* _Texte fourni_
____________

L’histoire commence en 1902, sur le chemin pittoresque du rang Saint-Paul, dans le village de Saint-Fidèle aujourd’hui rattaché à La Malbaie. Un certain Joseph Bhérer vend à l’époque sa production de fromage en grosse meule et l’expédie en voiture jusqu’au quai de Pointe-au-Pic. Toute une époque! «Ce n’est qu’en 1919 qu’on a laissé tomber le bateau pour expédier le fromage plutôt en train», raconte Cathy Savard, l’actuelle directrice générale. Elle raconte ensuite l’époque durant laquelle, alors qu’il n’y avait pas encore d’électricité, la baratte à beurre fonctionnait grâce à un moteur à vapeur. Lors des hivers rudes, il fallait découper de la glace sur les lacs afin de refroidir la crème durant la saison estivale.
Avec la mort de M. Bhérer, une nouvelle génération a pris la fromagerie en main: déménagement, agrandissement, la Fromagerie St-Fidèle a commencé à s’installer dans le paysage de la région de Charlevoix. Mais le suisse n’a pas toujours été la marque de fabrique de l’entreprise. Ce n’est qu’en 1976 que la fromagerie se lance dans cette production. «On est allé hors du pays pour voir comment il se fabriquait et développer un savoir-faire et des techniques. Finalement, après un an seulement de production, on a gagné le premier prix de la Royal Agricultural Winter Fair de Toronto», explique Cathy. De cette époque, il ne reste évidemment pas grand-chose, si ce n’est le goût du fromage suisse qui est vendu directement aux consommateurs, au comptoir de vente de la fromagerie, mais aussi aux restaurateurs de la région et de tout le Canada.

____________

* _Données fournies_
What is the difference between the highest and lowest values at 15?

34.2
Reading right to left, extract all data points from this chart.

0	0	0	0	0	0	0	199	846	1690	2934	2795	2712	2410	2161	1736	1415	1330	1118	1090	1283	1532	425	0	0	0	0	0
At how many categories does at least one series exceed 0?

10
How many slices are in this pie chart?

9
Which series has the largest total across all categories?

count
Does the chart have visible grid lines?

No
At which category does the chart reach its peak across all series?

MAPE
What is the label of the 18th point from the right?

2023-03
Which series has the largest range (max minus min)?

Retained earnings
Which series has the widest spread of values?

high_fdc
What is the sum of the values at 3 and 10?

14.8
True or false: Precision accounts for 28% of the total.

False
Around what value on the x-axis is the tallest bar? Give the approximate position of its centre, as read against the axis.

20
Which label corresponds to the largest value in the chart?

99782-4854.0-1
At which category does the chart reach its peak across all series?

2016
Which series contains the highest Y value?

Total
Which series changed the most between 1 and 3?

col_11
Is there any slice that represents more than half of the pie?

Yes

____________

* _Consignes_
1. Relevez toutes les années mentionnées dans le texte sur la Fromagerie St-Fidèle.
2. Poursuivez le texte sur la Fromagerie St-Fidèle à partir de sa dernière phrase.

* _Réponses par consigne_
1. 1902, 1919, 1976

2.
Pour la directrice, ce succès tient à la qualité du suisse que la Fromagerie St-Fidèle produit. Le lait utilisé vient en très grande partie de Charlevoix et un peu du Saguenay. «Mais surtout de Charlevoix», insiste Cathy, qui ne cache pas son attachement à la région de La Malbaie. D’après elle, la plupart des entreprises qui y ont élu domicile sont à taille humaine et ne sont pas tombées dans le tout mécanique. Cette renommée, la Fromagerie St-Fidèle compte bien en profiter. Et quoi de mieux que de s’associer avec d’autres producteurs pour créer de nouveaux produits inédits? En 2011, l’entreprise lance par exemple La belle brune, un suisse au goût de noisette affiné à la bière La Vache folle de la Microbrasserie de Baie-Saint-Paul. Idéal pour une raclette, d’après Cathy. La fromagerie produit aussi un cheddar extra-fort qui a été affiné 18 mois, ou encore Le Trotteur de Charlevoix, un tout nouveau fromage à pâte ferme au bon goût de crème et de beurre qu’on trouve sur les étals depuis quatre ans seulement.
Chaque année, environ 10 millions de litres de lait sont transformés dans les locaux de la fromagerie. Ce fameux lait profite de «l’air salin, de l’air des montagnes», précise Cathy, qui ajoute fièrement que ses fromages ne contiennent aucune substance laitière. «C’est du lait à 100%, alors que d’autres ajoutent parfois de la poudre.» Les meules sont également affinées sur place pendant environ trois semaines. «De la production à la mise en vente, il faut compter entre six et huit semaines», précise la directrice générale. L’affinage est d’ailleurs toute une science. «On cherche une belle grosseur de trous. Généralement, on attend que la meule laisse apparaître une petite bedaine, ce qui veut dire que le fromage a gonflé, puisque les trous prennent de l’espace», détaille Cathy, ajoutant que le fait que l’entreprise ait décidé de continuer à effectuer certaines tâches manuellement joue également sur la qualité du fromage.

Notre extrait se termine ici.